----- DOCUMENT EXTRACT -----

What bothers me a little is the fact that the JOGL-Developer did not try to port the OpenGL-API a little more conveniently to Java.
On one Hand they could have stripped all the Class-Constants of the GL-Class from their GL thus transforming a `GL.GL_SOME_CONSTANT`
to just `GL.SOME_CONSTANT` and secondary they could have done this to the gl-Objects too, and (I think you are already guessing it)
transforming `gl.glSomeFunction` to just `gl.someFunction`.

And by the way, the PythonOpenGL-API-Reference is way better than the JOGL-Reference.

That’s the rant for today. I will need to find a way to get comfortable with JOGL, since regarding my course I will have no other choice.
Cruel World!


Nov 15

At the moment I’m at a most painful taskt of converting different Java types into byte-array for sending over the network.
I need to remember that Java stores everything in a 2complement notation.

But to handle all that stuff I’ve written my own Byte-O-Rama Class in Java. It’s a shit that Java isn’t even able to encode
its basic data-types into byte[] in a simple and convenient manner. I don’t talk ByteBuffers/writers and stupid stuff i talk
byte[] barr = (byte[]) intValue; Plain and simple Type-Conversion. Shouldn’t even be explicit. But since XML is overhyped in Java
no one seems to be concerned that anybody out there might use playn byte[] ’s as a fast, overhead-free Method to serialize his objects.

Python conveniently offers this: http://www.python.org/doc/current/lib/module-struct.html

If I’ve got time and anybody bothers I will go and publish my Byte-O-Rama.


Aug 11

My Notebook ist back from repair. This time everything went well. When I sent it in I removed, as usually, the HDD to prevent data-loss. This confused some n00b-technicians at ASUS, who were to incompetent to solve the error AND remember that no HDD was built in. A level 2 senior enginner took over the case, repaired the LCD and put in a new HDD. Thanx a lot, thats a good backup HDD!


Jun 8

During the last week I experienced some rather weird I/O behaviour on Huberts one-and-only harddisk. It’s been a 3Gigs Seagate Medalist 3221; yeah it’s been. Because now this is what I call a dead hard-drive. After I witnessed another I/O crash while accessing a website hosted on hubert, I today decided to replace it.

My first approach was:

  1. get new hard-drive
  2. create identical partition structure on new drive
  3. copy partition data
  4. have fun

Did you see the important thing I missed?
Right: I missed to install the bootloader. Silly me.

But it came worse and from behind. The first three points went good. But at reboot time the BIOS of my good’ol PII/BX-Mainboard wouldn’t accept the Hitachi drive. Great. Then the old Seagate just decided to die totally and everything I got from her wer some cryptic LILO errors where everything should run smooth and shiny.
Thus I struggled to get the old drive back one more time:

  • tried to get into the LILO error - useless
  • tried to boot Knoppix and reinstall LILO in hda’s MBR - no good!
    Knoppix prove to be unsuitable for such a task. It has a weird chroot behaviour.
  • tried an Ubuntu Install-CD for LILO recovery - LILO reinstallation succeeded, but at boot-time this only proved that LILO was not the source of the error.
  • I also tried to reconfigure the old HD in my BIOS, since I had to change everything for my new Hitachi-drive. - no succes with this either.

Well, anyone who knows me well enough, knows also that this is not the point where the Prakti resigns, isn’t it?

-----

_PROBLEMS AND TASKS_
**a.** In the tech blog excerpt, shorten the paragraph that begins "During the last week" into a brief list of its main facts.
**b.** Reproduce word for word the part of the tech blog excerpt that opens with the words containing "1. get new hard-drive" and closes with "thing I missed?".

----- DATA SUPPLIED -----

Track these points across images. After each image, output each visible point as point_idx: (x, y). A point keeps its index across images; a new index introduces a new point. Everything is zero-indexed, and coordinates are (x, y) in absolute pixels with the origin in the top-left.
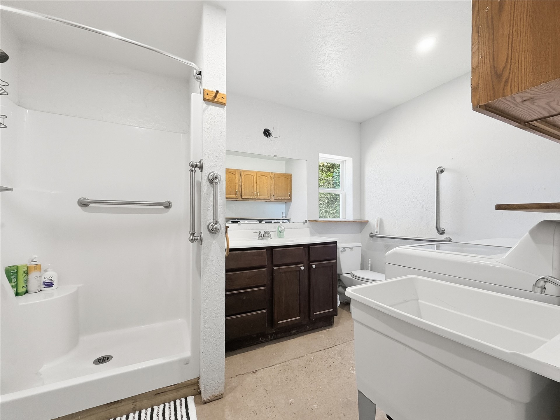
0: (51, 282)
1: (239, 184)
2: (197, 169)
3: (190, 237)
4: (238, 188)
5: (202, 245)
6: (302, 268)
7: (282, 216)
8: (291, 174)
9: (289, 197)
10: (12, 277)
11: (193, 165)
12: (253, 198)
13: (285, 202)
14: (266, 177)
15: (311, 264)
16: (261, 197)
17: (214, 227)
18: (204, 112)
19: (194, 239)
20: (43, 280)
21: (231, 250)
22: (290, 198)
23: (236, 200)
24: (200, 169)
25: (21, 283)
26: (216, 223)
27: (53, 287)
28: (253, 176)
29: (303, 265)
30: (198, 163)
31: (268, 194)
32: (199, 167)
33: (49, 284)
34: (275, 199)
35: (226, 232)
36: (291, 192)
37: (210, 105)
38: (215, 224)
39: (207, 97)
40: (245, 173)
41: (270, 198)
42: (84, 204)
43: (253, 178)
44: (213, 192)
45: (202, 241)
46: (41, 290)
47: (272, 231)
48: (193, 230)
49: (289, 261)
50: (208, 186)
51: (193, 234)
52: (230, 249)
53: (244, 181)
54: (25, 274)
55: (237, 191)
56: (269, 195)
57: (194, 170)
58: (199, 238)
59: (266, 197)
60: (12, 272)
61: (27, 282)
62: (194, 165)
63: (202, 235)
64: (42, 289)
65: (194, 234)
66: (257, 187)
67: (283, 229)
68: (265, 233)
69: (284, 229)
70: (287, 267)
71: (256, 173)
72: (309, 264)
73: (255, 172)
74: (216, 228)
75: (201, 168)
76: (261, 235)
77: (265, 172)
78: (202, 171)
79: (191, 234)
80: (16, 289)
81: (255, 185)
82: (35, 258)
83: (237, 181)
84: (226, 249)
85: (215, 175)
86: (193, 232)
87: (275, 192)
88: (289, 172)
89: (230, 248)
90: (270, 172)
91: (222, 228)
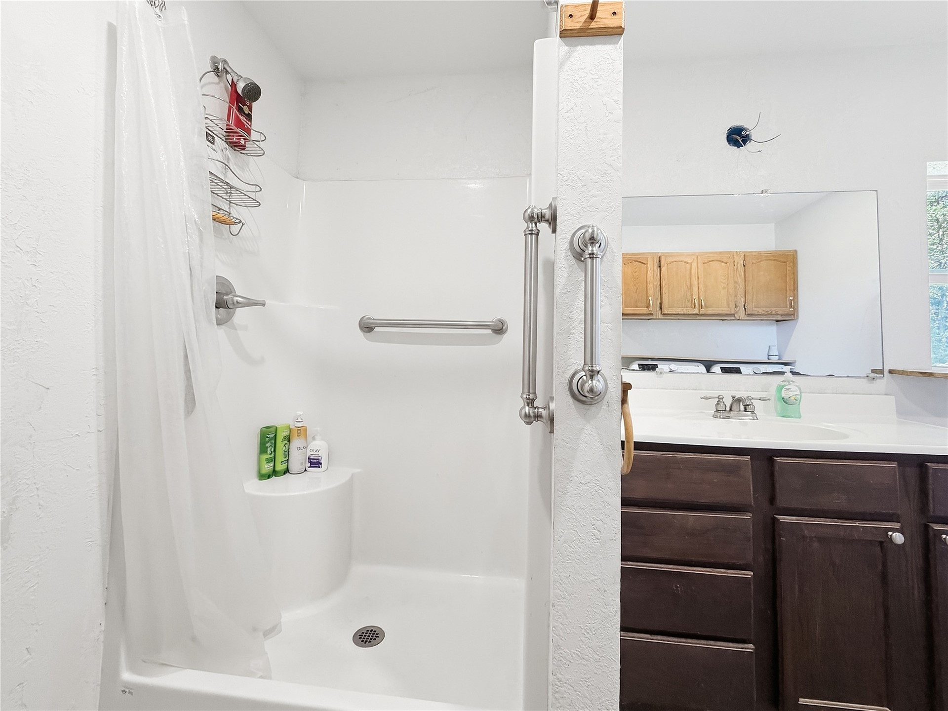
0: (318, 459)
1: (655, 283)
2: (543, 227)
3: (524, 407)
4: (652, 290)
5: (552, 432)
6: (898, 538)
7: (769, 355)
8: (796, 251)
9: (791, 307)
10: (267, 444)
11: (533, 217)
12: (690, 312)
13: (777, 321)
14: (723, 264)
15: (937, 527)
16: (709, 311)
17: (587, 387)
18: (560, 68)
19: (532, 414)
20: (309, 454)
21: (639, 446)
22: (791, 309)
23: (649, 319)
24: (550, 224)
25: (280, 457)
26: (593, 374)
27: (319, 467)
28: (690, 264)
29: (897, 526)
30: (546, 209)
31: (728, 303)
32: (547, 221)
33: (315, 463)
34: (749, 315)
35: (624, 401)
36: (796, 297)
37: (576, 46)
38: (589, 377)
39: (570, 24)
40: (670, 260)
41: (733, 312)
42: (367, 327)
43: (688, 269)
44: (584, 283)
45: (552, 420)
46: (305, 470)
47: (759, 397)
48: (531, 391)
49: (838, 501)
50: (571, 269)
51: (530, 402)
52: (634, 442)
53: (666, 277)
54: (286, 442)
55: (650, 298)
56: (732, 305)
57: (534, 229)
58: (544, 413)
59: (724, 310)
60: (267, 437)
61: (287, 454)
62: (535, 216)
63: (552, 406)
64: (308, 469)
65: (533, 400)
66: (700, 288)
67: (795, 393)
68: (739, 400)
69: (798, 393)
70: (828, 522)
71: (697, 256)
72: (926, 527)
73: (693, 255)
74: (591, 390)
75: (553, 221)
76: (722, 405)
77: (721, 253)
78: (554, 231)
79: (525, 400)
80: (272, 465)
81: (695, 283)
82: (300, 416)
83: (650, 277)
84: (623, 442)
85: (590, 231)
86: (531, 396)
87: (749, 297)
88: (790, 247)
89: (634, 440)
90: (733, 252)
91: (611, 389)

-----
----- DATA SUPPLIED -----

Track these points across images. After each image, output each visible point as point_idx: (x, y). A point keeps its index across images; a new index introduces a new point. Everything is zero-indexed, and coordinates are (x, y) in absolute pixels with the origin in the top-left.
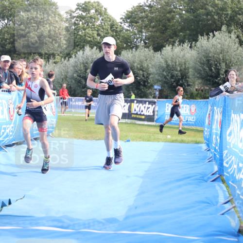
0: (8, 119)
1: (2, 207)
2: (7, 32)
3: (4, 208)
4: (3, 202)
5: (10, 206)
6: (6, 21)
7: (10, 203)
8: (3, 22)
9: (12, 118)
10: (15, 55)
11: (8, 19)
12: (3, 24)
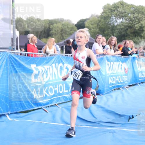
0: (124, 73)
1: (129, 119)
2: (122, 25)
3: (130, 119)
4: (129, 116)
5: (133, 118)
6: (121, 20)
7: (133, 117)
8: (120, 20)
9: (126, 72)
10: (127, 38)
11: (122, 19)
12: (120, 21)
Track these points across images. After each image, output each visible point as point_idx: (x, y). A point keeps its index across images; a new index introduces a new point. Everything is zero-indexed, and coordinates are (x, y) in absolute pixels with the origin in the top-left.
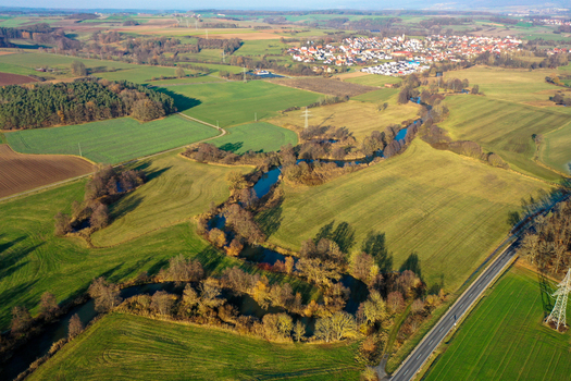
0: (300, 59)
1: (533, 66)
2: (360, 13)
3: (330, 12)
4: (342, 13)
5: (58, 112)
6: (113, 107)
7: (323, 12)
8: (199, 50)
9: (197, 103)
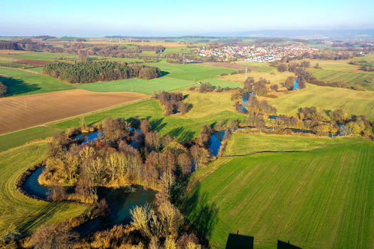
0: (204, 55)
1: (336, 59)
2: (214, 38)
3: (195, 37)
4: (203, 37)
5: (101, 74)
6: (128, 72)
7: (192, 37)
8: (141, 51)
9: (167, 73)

-----

_RESPONSES PER TASK_
**a.**
- Over the last week, Hubert's only hard disk showed odd I/O behavior.
- The disk was a 3 GB Seagate Medalist 3221, and it is now dead.
- After another I/O crash while someone was visiting a website hosted on Hubert, the writer decided that day to replace it.

**b.**
1. get new hard-drive
  2. create identical partition structure on new drive
  3. copy partition data
  4. have fun

Did you see the important thing I missed?